"TWO STONES REST ON a plinth. They look identical-as nearly identical as two nonidentical things can look. Across each lumpy dark-gray spheroid cuts an uneven line. Their surfaces speckle with multicolored inclusions. If these objects were closer to perfect spheres, their mass distributed more evenly, their colors scattered less stochastically, then their similarity might not surprise us. As it is, their resemblance strikes us more powerfully with each matching detail."
"Only one of these stones really is a stone. The other is a sculpture, cast from bronze by Vija Celmins and painted to match the original. Millimeter by millimeter, she copied her model in all its idiosyncrasy, each gesture dictated by the minutest nuance on the surface of the object that she had before her eyes. The more her work succeeds, the more alike the stones look, the more they invite us to ask what makes them different."
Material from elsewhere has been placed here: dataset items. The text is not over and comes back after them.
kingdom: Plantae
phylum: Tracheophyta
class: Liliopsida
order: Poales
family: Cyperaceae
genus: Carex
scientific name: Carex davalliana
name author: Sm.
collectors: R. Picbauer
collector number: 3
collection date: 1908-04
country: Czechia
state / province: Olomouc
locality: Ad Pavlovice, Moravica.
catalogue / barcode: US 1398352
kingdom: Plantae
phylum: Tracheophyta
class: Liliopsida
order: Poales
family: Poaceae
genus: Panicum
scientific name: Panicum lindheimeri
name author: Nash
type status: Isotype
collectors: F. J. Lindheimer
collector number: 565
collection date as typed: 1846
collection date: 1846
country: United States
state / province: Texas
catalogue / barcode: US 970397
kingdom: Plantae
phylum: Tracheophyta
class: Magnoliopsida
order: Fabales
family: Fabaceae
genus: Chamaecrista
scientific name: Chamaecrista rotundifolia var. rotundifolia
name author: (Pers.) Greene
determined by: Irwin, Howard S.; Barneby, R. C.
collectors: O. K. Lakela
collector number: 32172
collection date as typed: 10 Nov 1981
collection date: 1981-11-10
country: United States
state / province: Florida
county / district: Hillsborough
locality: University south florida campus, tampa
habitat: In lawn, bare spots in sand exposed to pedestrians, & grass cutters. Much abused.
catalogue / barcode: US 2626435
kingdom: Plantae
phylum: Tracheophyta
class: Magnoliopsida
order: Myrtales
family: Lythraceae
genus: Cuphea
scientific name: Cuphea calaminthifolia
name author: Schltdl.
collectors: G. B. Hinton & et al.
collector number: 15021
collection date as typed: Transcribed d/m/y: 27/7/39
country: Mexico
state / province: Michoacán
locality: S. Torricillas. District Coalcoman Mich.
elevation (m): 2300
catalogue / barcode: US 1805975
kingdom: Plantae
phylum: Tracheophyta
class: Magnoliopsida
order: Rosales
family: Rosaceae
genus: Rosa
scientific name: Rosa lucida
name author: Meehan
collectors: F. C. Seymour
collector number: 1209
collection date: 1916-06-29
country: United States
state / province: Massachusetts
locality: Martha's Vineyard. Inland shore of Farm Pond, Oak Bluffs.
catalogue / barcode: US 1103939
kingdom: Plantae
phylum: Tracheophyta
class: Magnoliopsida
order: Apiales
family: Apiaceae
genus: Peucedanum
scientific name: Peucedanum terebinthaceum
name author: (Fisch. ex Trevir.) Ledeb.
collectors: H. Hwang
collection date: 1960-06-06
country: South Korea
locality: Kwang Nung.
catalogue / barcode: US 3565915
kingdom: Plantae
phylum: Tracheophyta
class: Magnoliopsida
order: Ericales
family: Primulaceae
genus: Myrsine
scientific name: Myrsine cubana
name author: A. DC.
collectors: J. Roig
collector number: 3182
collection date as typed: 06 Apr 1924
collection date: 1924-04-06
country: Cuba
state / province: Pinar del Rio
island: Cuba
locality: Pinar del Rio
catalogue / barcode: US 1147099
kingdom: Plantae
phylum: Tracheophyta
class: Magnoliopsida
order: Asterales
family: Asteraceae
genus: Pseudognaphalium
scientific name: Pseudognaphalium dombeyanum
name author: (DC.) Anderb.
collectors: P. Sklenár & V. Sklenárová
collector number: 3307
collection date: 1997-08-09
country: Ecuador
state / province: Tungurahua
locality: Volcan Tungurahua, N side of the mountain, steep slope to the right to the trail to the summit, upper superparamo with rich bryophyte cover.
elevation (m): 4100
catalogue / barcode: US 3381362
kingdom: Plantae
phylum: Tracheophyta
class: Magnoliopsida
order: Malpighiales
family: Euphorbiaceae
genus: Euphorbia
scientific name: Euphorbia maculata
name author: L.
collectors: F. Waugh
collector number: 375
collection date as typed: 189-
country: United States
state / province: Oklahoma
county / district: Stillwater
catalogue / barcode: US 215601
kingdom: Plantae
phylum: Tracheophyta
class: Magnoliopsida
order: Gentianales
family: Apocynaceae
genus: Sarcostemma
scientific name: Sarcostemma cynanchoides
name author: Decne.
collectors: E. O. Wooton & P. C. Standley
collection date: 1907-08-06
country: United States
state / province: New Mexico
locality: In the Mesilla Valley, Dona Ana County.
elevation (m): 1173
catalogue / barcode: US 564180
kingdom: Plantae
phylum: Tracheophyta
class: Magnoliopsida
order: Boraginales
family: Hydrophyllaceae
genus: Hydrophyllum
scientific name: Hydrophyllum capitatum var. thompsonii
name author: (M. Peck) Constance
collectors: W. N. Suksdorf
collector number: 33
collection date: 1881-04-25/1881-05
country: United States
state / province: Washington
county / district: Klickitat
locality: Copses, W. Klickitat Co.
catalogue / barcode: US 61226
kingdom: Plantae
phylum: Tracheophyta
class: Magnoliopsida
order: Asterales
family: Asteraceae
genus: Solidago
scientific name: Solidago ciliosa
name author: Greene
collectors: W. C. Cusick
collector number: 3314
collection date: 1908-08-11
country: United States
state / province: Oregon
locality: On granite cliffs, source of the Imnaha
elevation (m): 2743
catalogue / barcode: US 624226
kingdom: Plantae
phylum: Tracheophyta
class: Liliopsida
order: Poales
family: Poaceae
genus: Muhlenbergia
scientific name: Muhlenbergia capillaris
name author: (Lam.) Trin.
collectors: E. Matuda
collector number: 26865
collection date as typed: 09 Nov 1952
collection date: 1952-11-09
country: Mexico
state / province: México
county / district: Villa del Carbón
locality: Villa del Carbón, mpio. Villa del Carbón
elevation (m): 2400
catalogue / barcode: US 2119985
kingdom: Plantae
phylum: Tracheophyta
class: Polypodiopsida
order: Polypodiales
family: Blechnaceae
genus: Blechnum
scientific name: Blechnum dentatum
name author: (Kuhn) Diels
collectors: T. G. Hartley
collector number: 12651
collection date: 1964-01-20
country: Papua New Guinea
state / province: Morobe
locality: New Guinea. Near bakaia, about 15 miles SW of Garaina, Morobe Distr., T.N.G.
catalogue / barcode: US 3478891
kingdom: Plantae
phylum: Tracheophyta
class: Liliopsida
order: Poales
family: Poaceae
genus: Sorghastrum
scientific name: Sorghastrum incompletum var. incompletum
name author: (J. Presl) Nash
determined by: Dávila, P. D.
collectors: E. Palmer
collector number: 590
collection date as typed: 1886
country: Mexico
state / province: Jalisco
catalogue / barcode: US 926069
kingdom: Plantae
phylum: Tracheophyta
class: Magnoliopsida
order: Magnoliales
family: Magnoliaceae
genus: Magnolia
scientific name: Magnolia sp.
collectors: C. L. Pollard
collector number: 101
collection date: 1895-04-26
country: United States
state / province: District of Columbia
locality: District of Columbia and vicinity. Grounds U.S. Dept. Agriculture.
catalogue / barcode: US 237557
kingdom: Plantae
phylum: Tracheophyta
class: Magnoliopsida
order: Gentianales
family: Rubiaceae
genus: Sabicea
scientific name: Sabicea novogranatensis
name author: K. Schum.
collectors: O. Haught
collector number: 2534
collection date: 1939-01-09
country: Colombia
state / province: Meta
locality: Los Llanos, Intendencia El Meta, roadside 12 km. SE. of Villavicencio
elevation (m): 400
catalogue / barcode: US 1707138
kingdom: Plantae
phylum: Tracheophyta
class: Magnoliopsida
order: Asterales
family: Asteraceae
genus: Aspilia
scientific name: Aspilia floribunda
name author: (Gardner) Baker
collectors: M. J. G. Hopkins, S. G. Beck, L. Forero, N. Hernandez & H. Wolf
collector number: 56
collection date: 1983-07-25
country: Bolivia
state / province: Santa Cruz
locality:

"If I drill into one, I will expose a core of brazen metal. If drill into the other, I will find only more stone. By holding the form constant, Celmins isolates the matter. But what's so interesting about the contrast between bronze versus stone? Our fascination with these objects has less to do with the substances themselves than the divide for which they stand. The difference between bronze and stone is not like that between bronze and steel or granite and basalt."
Two nearly identical stones are presented, one real and one a bronze sculpture painted to match. The sculptor reproduced the model millimeter by millimeter, copying every surface idiosyncrasy. The visual success of the mimicry intensifies curiosity about difference and material. Drilling would disclose either metal or stone, isolating matter while keeping form constant. The contrast between bronze and stone foregrounds a deeper, categorical split: art as a human product and nature as what exists apart from humanmaking. The distinction is framed as binary, with no intermediate category between human artifice and nonhuman nature.